Yet again the IMF has downgraded their global growth estimates to 3.2 percent for 2016 and 3.5 percent for 2017. Their policy prescription is more proactive use of fiscal policy and structural reform in conjunction with already supportive monetary policy. Indeed a criticism of current policy is its over-reliance on central banks and that the prolonged use of QE and negative rates bring unintended consequences. Olivier Blanchard, now at the Peterson Institute in Washington, but formerly the Chief Economist for the IMF, said he is wary on the use of negative rates saying “I don’t like it, I think it interferes with the business of banks in ways that are very complex” instead “I much prefer what we now call regular QE.”
Increasingly, investors seem to doubt the efficacy of Japan’s policies. The IMF notes in its economic update that Japanese growth and inflation have been much weaker than expected; “Growth is projected to remain at 0.5 percent in 2016 before turning slightly negative to -0.1 percent in 2017, as the scheduled increase in the consumption tax rate goes into effect.” Thus, it will be interesting to see what the BoJ does at its April 27-28 meeting; adopting negative rates has driven bond yields out to 10 years into negative territory but it has also come with a stronger yen. Japanese officials may be trying to ‘talk down’ the yen but one can question how sustainable this may be increasing global scrutiny on competitive devaluation to try and boost growth.
The former BoJ Deputy Governor Iwata suggested that the BoJ would hit the limits of its bond buying program in 2017. Reports suggest the BoJ owned 34.5 percent of government debt in February and is projected to own 50 percent of the Government bond market by 2017; market illiquidity is likely to make further purchases challenging and increase market volatility. If the BoJ is hitting the limits on asset purchases then expanding negative rates are one of the policy options left: but the BoJ seems to displaying some caution making a ‘technical adjustment’ to the original announcement to reduce the number of accounts negative rates apply to but this is more a ‘tweak’ than a policy reversal at this stage. Although it is too early to judge, Japan’s March bank lending ex-trusts slowed to 2% yoy.

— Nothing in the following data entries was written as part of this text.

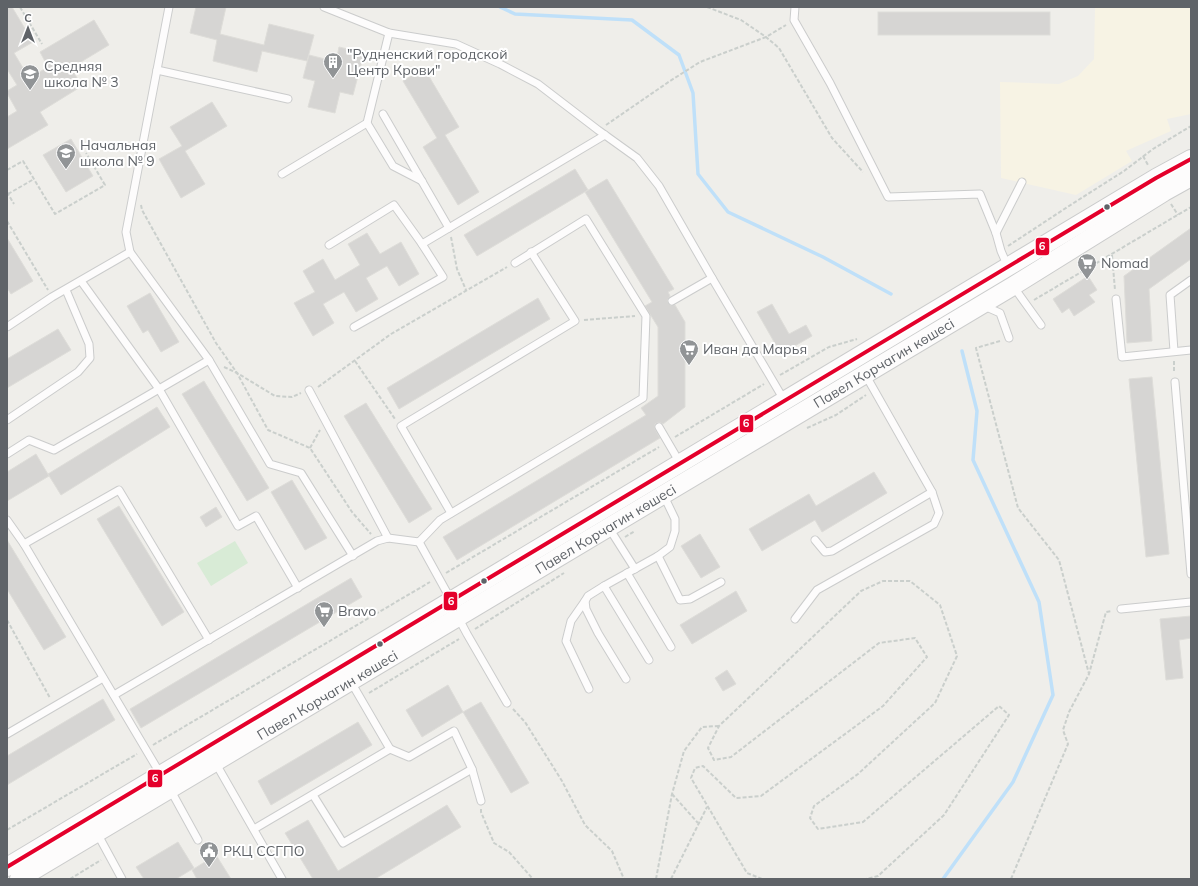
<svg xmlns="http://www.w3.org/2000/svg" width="1198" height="886" viewBox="0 0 1198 886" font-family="Mulish,sans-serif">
	<rect width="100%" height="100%" fill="#efeeea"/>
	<path fill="#f7f3e4" d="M1191 7V114L1167 119 1171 131 1126 151 1132 161 1076 195 1001 178 1000 82 1059 84 1078 76 1094 59 1095 8Z"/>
	<path fill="#d8ebd6" d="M235 541 248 563 211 586 197 563Z"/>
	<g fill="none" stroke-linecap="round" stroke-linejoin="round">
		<g stroke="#bfe0f9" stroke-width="3.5">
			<path d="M500 7 515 14 632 20 679 55 693 93 698 174 728 212 823 257 891 294"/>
			<path d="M943 879 1013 782 1053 695 1039 602 973 460 977 411 962 351"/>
		</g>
	</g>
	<g fill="#d6d5d3" stroke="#deddd9">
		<path d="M7 7H12L33 42 14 53 29 78 48 67 40 52 94 20 109 45 71 68 82 86 40 112 48 125 7 149V117L17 111 7 93V91L17 85 7 69Z"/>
		<path d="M196 7H226L220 34 264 45 269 24 314 35 307 61 262 51 257 72 213 61 217 40 190 33Z"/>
		<rect x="878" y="12" width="172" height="23"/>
		<path d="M339 47 364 53 353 95 340 92 335 113 308 107 315 81 303 78 309 55 329 60 330 55 337 57Z"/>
		<path d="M424 68 459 127 445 135 479 192 458 205 423 147 437 138 403 81Z"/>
		<path d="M212 102 227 126 185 151 205 184 181 198 159 159 182 146 170 127Z"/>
		<path d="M71 139 93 176 66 192 43 155Z"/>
		<path d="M575 169 588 190 477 256 464 235Z"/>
		<path d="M607 179 674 289 668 292 670 296 667 301 670 305H675L685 322V407L663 424 659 422 655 424V429L660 438 457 560 443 537 646 415 641 408 658 396V327L645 306 652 302 585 192Z"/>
		<path d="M1191 228V259L1149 289 1152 341 1127 343 1124 276Z"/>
		<path d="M367 233 380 254 401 242 419 274 399 286 387 266 366 278 378 299 356 312 344 292 323 304 334 323 313 336 294 303 315 292 303 271 323 259 335 280 360 265 348 244Z"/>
		<path d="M7 238 33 281 11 294 7 288Z"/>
		<path d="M1088 276 1097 290 1089 295 1095 302 1074 316 1069 308 1062 313 1053 299Z"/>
		<path d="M150 293 179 342 161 352 148 330 143 333 127 306Z"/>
		<path d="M538 298 550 319 399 409 387 388Z"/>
		<path d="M772 304 789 334 806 325 812 336 781 354 757 312Z"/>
		<path d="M58 329 71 350 7 388V359Z"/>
		<path d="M1152 377 1169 554 1146 557 1129 379Z"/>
		<path d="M204 381 269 488 247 501 182 394Z"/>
		<path d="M366 403 432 509 409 523 344 416Z"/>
		<path d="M157 407 170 427 61 495 48 474Z"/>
		<path d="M36 454 49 476 7 501V472Z"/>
		<path d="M874 472 887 493 822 532 815 520 762 551 749 529 809 494 816 506Z"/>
		<path d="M292 480 327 538 305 550 271 492Z"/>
		<path d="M119 506 184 612 162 626 97 519Z"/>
		<path d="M216 507 222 517 206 527 200 517Z"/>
		<path d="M700 534 720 567 701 578 681 546Z"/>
		<path d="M7 540 66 637 44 650 7 589Z"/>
		<path d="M351 578 362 597 141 728 130 709Z"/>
		<path d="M736 591 747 611 692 644 680 625Z"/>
		<path d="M1191 616V638L1179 640 1183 678 1166 680 1160 619Z"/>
		<path d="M727 670 736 684 723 691 715 678Z"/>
		<path d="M448 685 463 712 422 737 406 710Z"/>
		<path d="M103 699 115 720 7 785V756Z"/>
		<path d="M481 702 529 783 511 793 463 712Z"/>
		<path d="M358 722 372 745 271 805 258 781Z"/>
		<path d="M447 805 461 827 375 879H313L285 833 308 820 338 871Z"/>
		<path d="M178 842 194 868 176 879H144L136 867Z"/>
		<path d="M216 855 231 879H197L192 870Z"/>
	</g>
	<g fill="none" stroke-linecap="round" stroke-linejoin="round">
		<g stroke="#cbcccc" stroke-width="9">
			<g id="service">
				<path d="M169 7 126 232 130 252 209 360 270 464 301 473 353 556"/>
				<path d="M324 7 389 33 456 44 500 64 538 84 598 130 637 158 659 186 712 278 784 400"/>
				<path d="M795 7 794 20 830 83 888 197 980 194 996 233 1001 251 1008 267"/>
				<path d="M389 33 367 123 393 166 422 181"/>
				<path d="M157 70 288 99"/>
				<path d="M383 114 449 228"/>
				<path d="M282 174 367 123"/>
				<path d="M996 233 1022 182"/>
				<path d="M329 245 394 205 422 244 605 135"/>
				<path d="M81 281 159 389 238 526 256 516 298 588"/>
				<path d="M1013 286 1041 325"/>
				<path d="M1116 299 1122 357 1191 350"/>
				<path d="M672 301 712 278"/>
				<path d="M984 306 1000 313 1009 338"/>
				<path d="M7 327 52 297 130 252"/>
				<path d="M354 327 443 277 422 244"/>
				<path d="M1174 351 1170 295 1191 280"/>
				<path d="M1175 382 1191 574"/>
				<path d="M309 390 388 538"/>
				<path d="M7 420 78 372 90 358 89 344 66 290"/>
				<path d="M659 427 680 463"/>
				<path d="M7 454 29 440 54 450 209 360"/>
				<path d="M451 513 401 426 575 321 531 252"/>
				<path d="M7 520 24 544 161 775"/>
				<path d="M609 528 635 569"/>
				<path d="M815 540 825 552 832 551 932 492"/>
				<path d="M419 542 451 600"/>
				<path d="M24 544 119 490 209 640"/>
				<path d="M658 556 680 600 690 599 721 582"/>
				<path d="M627 573 671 647"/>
				<path d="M604 586 649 660"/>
				<path d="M585 601 571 621 566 641 589 689"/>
				<path d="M1121 609 1191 602"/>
				<path d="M458 617 467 634 507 703"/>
				<path d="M795 619 817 590 934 524 939 513 932 492 865 374"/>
				<path d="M626 679 598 633 586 609 585 601 588 596 604 586 658 556 670 547 675 531V519L663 494"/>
				<path d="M351 682 390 749"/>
				<path d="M114 695 377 541 388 538 419 542 440 520 643 398 646 316 586 219 515 263"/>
				<path d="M7 734 103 678"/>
				<path d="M215 762 282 879"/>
				<path d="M170 789 198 840"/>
				<path d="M313 795 343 843 472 769"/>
				<path d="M254 829 390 749 409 757 454 731 472 769 481 801"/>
				<path d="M97 833 122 879"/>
			</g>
		</g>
		<g stroke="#cbcccc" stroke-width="20">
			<g id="tertiary">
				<path d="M7 867 1156 178 1191 159"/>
				<path id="s1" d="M19 879 1013 286 1164 192 1191 177"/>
			</g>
		</g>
		<g stroke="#cacfcc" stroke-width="2" stroke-dasharray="4 2" stroke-linecap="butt">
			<path d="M20 7 42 44"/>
			<path d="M707 7 741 20 766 37 779 48 832 138 863 172"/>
			<path d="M606 125 670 81 700 62 766 37 786 25"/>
			<path d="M1143 156 1148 165"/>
			<path d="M7 170 23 161 55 214 105 185 86 153"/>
			<path d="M7 192 14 204"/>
			<path d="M8 194 34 179"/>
			<path d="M1171 204 1178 215"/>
			<path d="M141 205 142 210 216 343 237 373 268 430 310 448 352 512 371 534"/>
			<path d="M7 221 48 290"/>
			<path d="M451 237 457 269 466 290"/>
			<path d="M1008 246 1072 204 1124 171 1153 149 1191 126"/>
			<path d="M1112 255 1115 290"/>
			<path d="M1034 300 1191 207"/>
			<path d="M584 320 635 316"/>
			<path d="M1000 341 976 348 1018 508 1059 560 1089 674"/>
			<path d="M355 361 395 419"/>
			<path d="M1174 361V373"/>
			<path d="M224 367 237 373 275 396 292 397 301 393"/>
			<path d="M780 375 829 347 857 339"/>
			<path d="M318 387 391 334 507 267"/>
			<path d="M807 428 836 415 866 395"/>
			<path d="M675 437 764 384"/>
			<path d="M310 448 320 430"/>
			<path d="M625 537 635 531"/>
			<path d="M446 573 659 447"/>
			<path d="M7 620 50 698"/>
			<path d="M475 629 564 573"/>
			<path d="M369 693 459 639"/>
			<path d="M513 709 525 722 562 781 585 825 612 851 624 879"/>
			<path d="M153 745 430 582"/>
			<path d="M672 794 698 823"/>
			<path d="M481 809V812L494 843 509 852 533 879"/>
			<path d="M7 830 137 754"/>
			<path d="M70 879 101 860"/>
			<path d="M656 879 672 794 684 751 702 727 719 726"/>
			<path d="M671 879 707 807"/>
			<path d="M762 879 747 873 691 778 695 768 703 766 736 798 761 796 883 706 927 657 915 638 879 643 731 757 714 760 708 748 719 726 861 591 883 581H910L940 605 957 656 935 703 858 774 814 806 810 818 818 829 863 822 999 706 1009 715 944 815 878 876 866 879"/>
			<path d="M1011 879 1068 744 1063 730 1069 712 1089 674 1106 612 1112 611"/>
		</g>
		<use href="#service" stroke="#fdfcfc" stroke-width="7"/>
		<use href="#tertiary" stroke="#fdfcfc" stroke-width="18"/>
		<g stroke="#fff" stroke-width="7">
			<path id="bus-1" d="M7 867 1156 178 1191 159"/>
		</g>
		<use href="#bus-1" stroke="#e4002b" stroke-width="4"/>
	</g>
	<defs>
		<g id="building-pin" transform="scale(1)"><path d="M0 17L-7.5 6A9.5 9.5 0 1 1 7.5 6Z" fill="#919496" stroke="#fff"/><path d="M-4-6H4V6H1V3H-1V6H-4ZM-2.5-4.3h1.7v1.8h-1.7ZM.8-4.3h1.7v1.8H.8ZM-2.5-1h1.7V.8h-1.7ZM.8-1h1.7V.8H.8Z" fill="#fff"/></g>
		<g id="school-pin" transform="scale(1)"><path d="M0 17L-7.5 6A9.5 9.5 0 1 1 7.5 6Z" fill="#919496" stroke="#fff"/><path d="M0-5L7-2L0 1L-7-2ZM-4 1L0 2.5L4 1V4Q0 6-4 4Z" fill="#fff"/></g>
		<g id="supermarket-pin" transform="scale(1)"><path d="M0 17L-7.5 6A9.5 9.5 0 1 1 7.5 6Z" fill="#919496" stroke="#fff"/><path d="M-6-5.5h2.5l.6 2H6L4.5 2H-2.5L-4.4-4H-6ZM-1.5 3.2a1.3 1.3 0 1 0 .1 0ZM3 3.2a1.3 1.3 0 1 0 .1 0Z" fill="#fff"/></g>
		<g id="civic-pin" transform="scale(1)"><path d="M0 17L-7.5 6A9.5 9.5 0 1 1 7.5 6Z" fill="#919496" stroke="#fff"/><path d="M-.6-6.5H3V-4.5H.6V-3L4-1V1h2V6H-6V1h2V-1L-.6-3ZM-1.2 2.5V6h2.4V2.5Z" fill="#fff"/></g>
	</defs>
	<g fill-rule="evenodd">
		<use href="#building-pin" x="333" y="62"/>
		<use href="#school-pin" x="30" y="74"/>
		<use href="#school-pin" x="66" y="153"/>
		<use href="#supermarket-pin" x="1087" y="263"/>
		<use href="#supermarket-pin" x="689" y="349"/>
		<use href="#supermarket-pin" x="324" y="611"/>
		<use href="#civic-pin" x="209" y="851"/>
	</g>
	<g fill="#5f6368" stroke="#fff" stroke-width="1.5">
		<circle cx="1107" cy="207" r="3.5"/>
		<circle cx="484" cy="581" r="3.5"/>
		<circle cx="380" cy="644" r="3.5"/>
	</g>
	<g text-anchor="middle" stroke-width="4" stroke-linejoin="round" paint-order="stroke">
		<g font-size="14" fill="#5f6368" stroke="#fff" text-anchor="start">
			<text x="347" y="59">"Рудненский городской<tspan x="347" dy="16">Центр Крови"</tspan></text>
			<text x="44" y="71">Средняя<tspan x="44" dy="16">школа № 3</tspan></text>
			<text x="80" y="150">Начальная<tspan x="80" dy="16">школа № 9</tspan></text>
			<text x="1101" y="268">Nomad</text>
			<text x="703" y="354">Иван да Марья</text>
			<text x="338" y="616">Bravo</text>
			<text x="223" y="856">РКЦ ССГПО</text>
		</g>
		<g font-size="14" fill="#5f6368" stroke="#fff">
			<text dy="5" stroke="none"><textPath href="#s1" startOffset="1007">Павел Корчагин көшесі</textPath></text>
			<text dy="5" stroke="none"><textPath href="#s1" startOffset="683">Павел Корчагин көшесі</textPath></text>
			<text dy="5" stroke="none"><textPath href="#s1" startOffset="359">Павел Корчагин көшесі</textPath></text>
		</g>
	</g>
	<g stroke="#fff" stroke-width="1.5">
		<rect x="1035" y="237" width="15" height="19" rx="4" fill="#e4002b"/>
		<rect x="739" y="414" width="15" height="19" rx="4" fill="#e4002b"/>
		<rect x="443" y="591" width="15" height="20" rx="4" fill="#e4002b"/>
		<rect x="147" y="769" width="16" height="19" rx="4" fill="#e4002b"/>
	</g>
	<g font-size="11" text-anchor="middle" font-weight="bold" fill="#fff">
		<text x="1042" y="250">6</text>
		<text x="746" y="427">6</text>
		<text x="451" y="605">6</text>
		<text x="155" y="782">6</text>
	</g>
	<rect width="1198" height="886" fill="none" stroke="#5f6368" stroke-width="16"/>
	<g transform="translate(28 28)" stroke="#ffffff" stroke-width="3" paint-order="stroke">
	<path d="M0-3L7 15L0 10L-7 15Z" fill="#5f6368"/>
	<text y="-6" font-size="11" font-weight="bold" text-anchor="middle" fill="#5f6368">С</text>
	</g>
</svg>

While the government is yet to backtrack on its planned consumption tax hike (from 8 percent to 10 percent next year) we doubt they will be able to push this through given the deterioration in the growth outlook. For example, the poor March Tankan survey highlighted falling inflation expectations, the Shunto wage round was seen as disappointing and generally growth numbers have been poor. Public debt at 250 percent of GDP is high but it is predominantly domestically financed (Japan has a positive net foreign asset (NFA) position) so further fiscal stimulus is a possible response. Unquestionably, there is more scope for structural reform. The policy risk is further steps into uncharted territory whereby debt monetisation is expanded in the sense of BoJ buying new government debt issued to fund larger deficits resulting in destabilisation, the loss of central bank credibility and investor confidence.
In a world of elevated debt levels our view is that QE is deflationary. When global aggregate demand is weak the risk is central bank easing becomes a game of competitive devaluation with no real winner; the danger is that QE is seemingly having better success in promoting risk taking in financial markets rather than stimulating growth in the wider economy as evidenced by the declining velocity of money. Estimates suggest there are close to USD7 trillion of bonds trading at negative yields. But corporate investment remains weak and for the average consumer wage increases are important drivers of confidence and increased discretionary spending: but even in the US, which has been performing better than Europe and Japan, US real median household income has declined since 2007.
The global backdrop remains extremely challenging which favours positioning in higher quality bonds with positive yields, especially value credits, where there is a ‘margin of safety’ (actual spread versus rating implied spread).